About three months ago, Chinese Premier Zhu Rongji demanded the implementation of a 4-billion yuan (US$483.1 million) campaign to ensure the "absolute" safety of the project, located in one of the country's major zones for geological disasters.

A directing committee of the program, involving officials from several government departments - including the Ministry of Land and Resources and the Ministry of Finance - will be set up "soon," according to a source with the Ministry of Land and Resources, who wished to remain anonymous.

Moreover, an overall blueprint detailing the program will be available by the end of next month.

According to the source, money from a special fund founded for the construction of the hydropower project, will aid the program's treatment of landslides at the Yangtze River banks, as well as arranging precautionary and emergency measures against all possible geological disasters.

As central government is convinced treating geological hazards is essential to protecting local people's lives and properties - as is the Three Gorges Project itself, which provides the country with clean and cheap hydro energy in the new century - it is a crucial part of the whole project, said the source.

Hu Shanshun, another official with the Ministry of Land and Resources, said the ministry had laid a solid foundation for the implementation of the program, with rich first-hand materials accumulated from years of monitoring the area.

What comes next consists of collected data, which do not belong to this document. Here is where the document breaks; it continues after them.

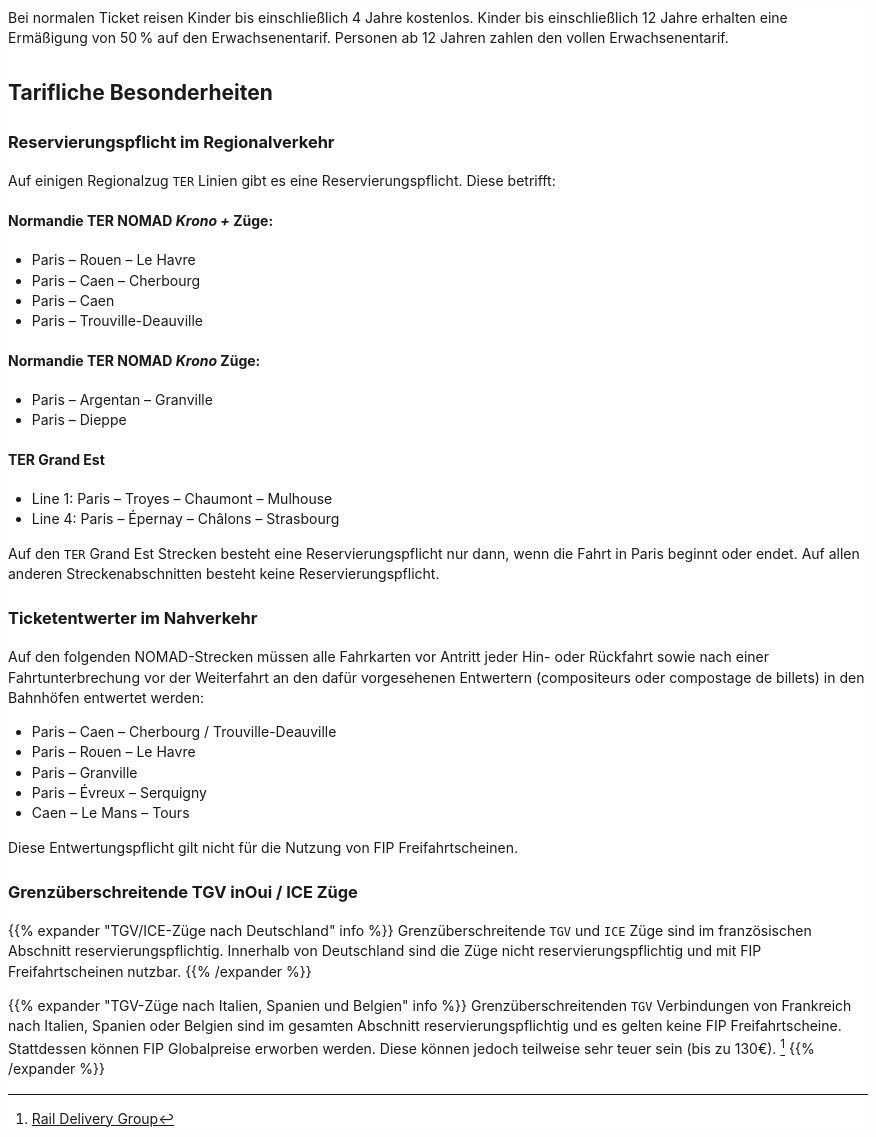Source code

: Bei normalen Ticket reisen Kinder bis einschließlich 4 Jahre kostenlos. Kinder bis einschließlich 12 Jahre erhalten eine Ermäßigung von 50 % auf den Erwachsenentarif. Personen ab 12 Jahren zahlen den vollen Erwachsenentarif.

## Tarifliche Besonderheiten

### Reservierungspflicht im Regionalverkehr

Auf einigen Regionalzug `TER` Linien gibt es eine Reservierungspflicht. Diese betrifft:

#### Normandie TER NOMAD _Krono +_ Züge:

- Paris – Rouen – Le Havre
- Paris – Caen – Cherbourg
- Paris – Caen
- Paris – Trouville-Deauville

#### Normandie TER NOMAD _Krono_ Züge:

- Paris – Argentan – Granville
- Paris – Dieppe

#### TER Grand Est

- Line 1: Paris – Troyes – Chaumont – Mulhouse
- Line 4: Paris – Épernay – Châlons – Strasbourg

Auf den `TER` Grand Est Strecken besteht eine Reservierungspflicht nur dann, wenn die Fahrt in Paris beginnt oder endet. Auf allen anderen Streckenabschnitten besteht keine Reservierungspflicht.

### Ticketentwerter im Nahverkehr

Auf den folgenden NOMAD-Strecken müssen alle Fahrkarten vor Antritt jeder Hin- oder Rückfahrt sowie nach einer Fahrtunterbrechung vor der Weiterfahrt an den dafür vorgesehenen Entwertern (compositeurs oder compostage de billets) in den Bahnhöfen entwertet werden:

- Paris – Caen – Cherbourg / Trouville-Deauville
- Paris – Rouen – Le Havre
- Paris – Granville
- Paris – Évreux – Serquigny
- Caen – Le Mans – Tours

Diese Entwertungspflicht gilt nicht für die Nutzung von FIP Freifahrtscheinen.

### Grenzüberschreitende TGV inOui / ICE Züge

{{% expander "TGV/ICE-Züge nach Deutschland" info %}}
Grenzüberschreitende `TGV` und `ICE` Züge sind im französischen Abschnitt reservierungspflichtig. Innerhalb von Deutschland sind die Züge nicht reservierungspflichtig und mit FIP Freifahrtscheinen nutzbar.
{{% /expander %}}

{{% expander "TGV-Züge nach Italien, Spanien und Belgien" info %}}
Grenzüberschreitenden `TGV` Verbindungen von Frankreich nach Italien, Spanien oder Belgien sind im gesamten Abschnitt reservierungspflichtig und es gelten keine FIP Freifahrtscheine. Stattdessen können FIP Globalpreise erworben werden. Diese können jedoch teilweise sehr teuer sein (bis zu 130€). [^1]
{{% /expander %}}


[^1]: [Rail Delivery Group](https://www.raildeliverygroup.com/rst/europe-and-fip.html)
[^2]: [<Quellenname 2](Link)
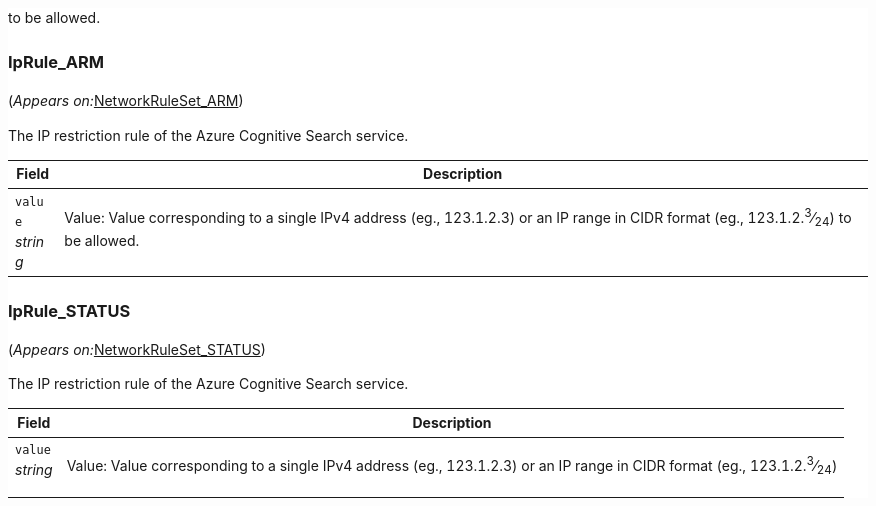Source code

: to be allowed.</p>
</td>
</tr>
</tbody>
</table>
<h3 id="search.azure.com/v1api20220901.IpRule_ARM">IpRule_ARM
</h3>
<p>
(<em>Appears on:</em><a href="#search.azure.com/v1api20220901.NetworkRuleSet_ARM">NetworkRuleSet_ARM</a>)
</p>
<div>
<p>The IP restriction rule of the Azure Cognitive Search service.</p>
</div>
<table>
<thead>
<tr>
<th>Field</th>
<th>Description</th>
</tr>
</thead>
<tbody>
<tr>
<td>
<code>value</code><br/>
<em>
string
</em>
</td>
<td>
<p>Value: Value corresponding to a single IPv4 address (eg., 123.1.2.3) or an IP range in CIDR format (eg., 123.1.2.<sup>3</sup>&frasl;<sub>24</sub>)
to be allowed.</p>
</td>
</tr>
</tbody>
</table>
<h3 id="search.azure.com/v1api20220901.IpRule_STATUS">IpRule_STATUS
</h3>
<p>
(<em>Appears on:</em><a href="#search.azure.com/v1api20220901.NetworkRuleSet_STATUS">NetworkRuleSet_STATUS</a>)
</p>
<div>
<p>The IP restriction rule of the Azure Cognitive Search service.</p>
</div>
<table>
<thead>
<tr>
<th>Field</th>
<th>Description</th>
</tr>
</thead>
<tbody>
<tr>
<td>
<code>value</code><br/>
<em>
string
</em>
</td>
<td>
<p>Value: Value corresponding to a single IPv4 address (eg., 123.1.2.3) or an IP range in CIDR format (eg., 123.1.2.<sup>3</sup>&frasl;<sub>24</sub>)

China has been striving to build a national geological hazards-prevention network by demanding all-level land and resource authorities to produce specific disaster prevention and relief plans of their own. The work was pushed through to the county level last year.

The areas along the Yangtze River formed one of the country's segment regions most susceptible to geological disasters.

As for the segment's dam area, a July report of the Yangtze River Water Resources Committee suggested there are 1,302 hazard-prone points.

Among them, the Yichang section of the river in Central China's Hubei Province has 202 points, spanning 23.1 square kilometers or 510 million cubic metres of earthwork.

Construction on the Three Gorges Project, located near Yichang in Central China's Hubei Province, began in 1993, with an estimated investment of 50.09 billion yuan (US$6.04 billion) upon completion in 2009.